:: Provided information ::

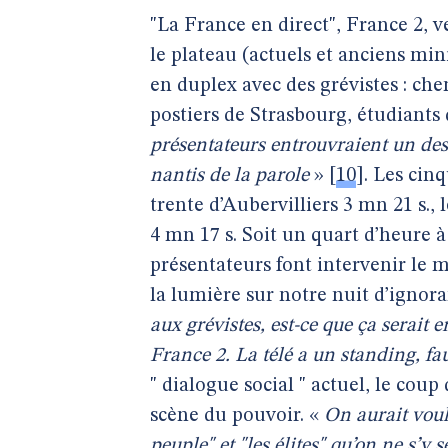
"La France en direct", France 2, v
le plateau (actuels et anciens mini
en duplex avec des grévistes : c
postiers de Strasbourg, étudiants
présentateurs entrouvraient un des 
nantis de la parole
»
[
10
]
. Les cin
trente d’Aubervilliers 3 mn 21 s.,
4 mn 17 s. Soit un quart d’heure 
présentateurs font intervenir le
la lumière sur notre nuit d’ignor
aux grévistes, est-ce que ça serait en
France 2. La télé a un standing, fau
" dialogue social " actuel, le co
scène du pouvoir. «
On aurait voul
peuple" et "les élites" qu’on ne s’y 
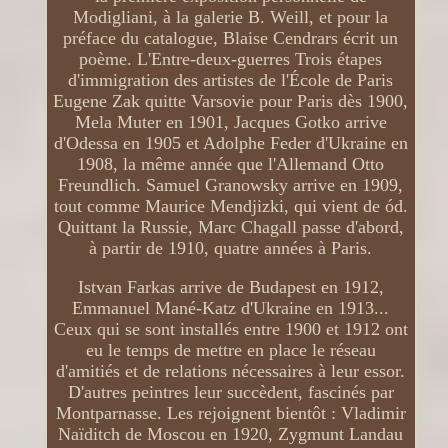
Modigliani, à la galerie B. Weill, et pour la
préface du catalogue, Blaise Cendrars écrit un
poème. L'Entre-deux-guerres Trois étapes
d'immigration des artistes de l'École de Paris
Eugene Zak quitte Varsovie pour Paris dès 1900,
Mela Muter en 1901, Jacques Gotko arrive
d'Odessa en 1905 et Adolphe Feder d'Ukraine en
1908, la même année que l'Allemand Otto
Freundlich. Samuel Granowsky arrive en 1909,
tout comme Maurice Mendjizki, qui vient de ód.
Quittant la Russie, Marc Chagall passe d'abord,
à partir de 1910, quatre années à Paris.
Istvan Farkas arrive de Budapest en 1912,
Emmanuel Mané-Katz d'Ukraine en 1913...
Ceux qui se sont installés entre 1900 et 1912 ont
eu le temps de mettre en place le réseau
d'amitiés et de relations nécessaires à leur essor.
D'autres peintres leur succèdent, fascinés par
Montparnasse. Les rejoignent bientôt : Vladimir
Naïditch de Moscou en 1920, Zygmunt Landau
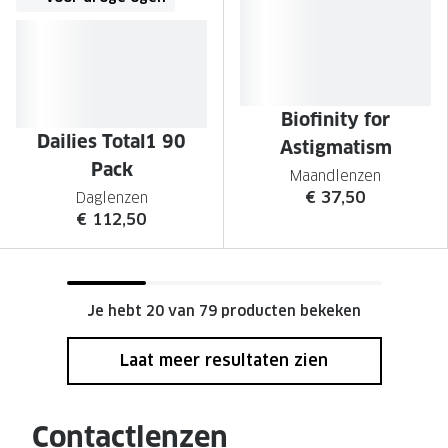
Biofinity for
Dailies Total1 90
Astigmatism
Pack
Maandlenzen
€ 37,50
Daglenzen
€ 112,50
Je hebt 20 van 79 producten bekeken
Laat meer resultaten zien
Contactlenzen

:::

# Work request
Line count for "France": count the lines in the records above that contain this word, and write only the number.

# Worked solution
2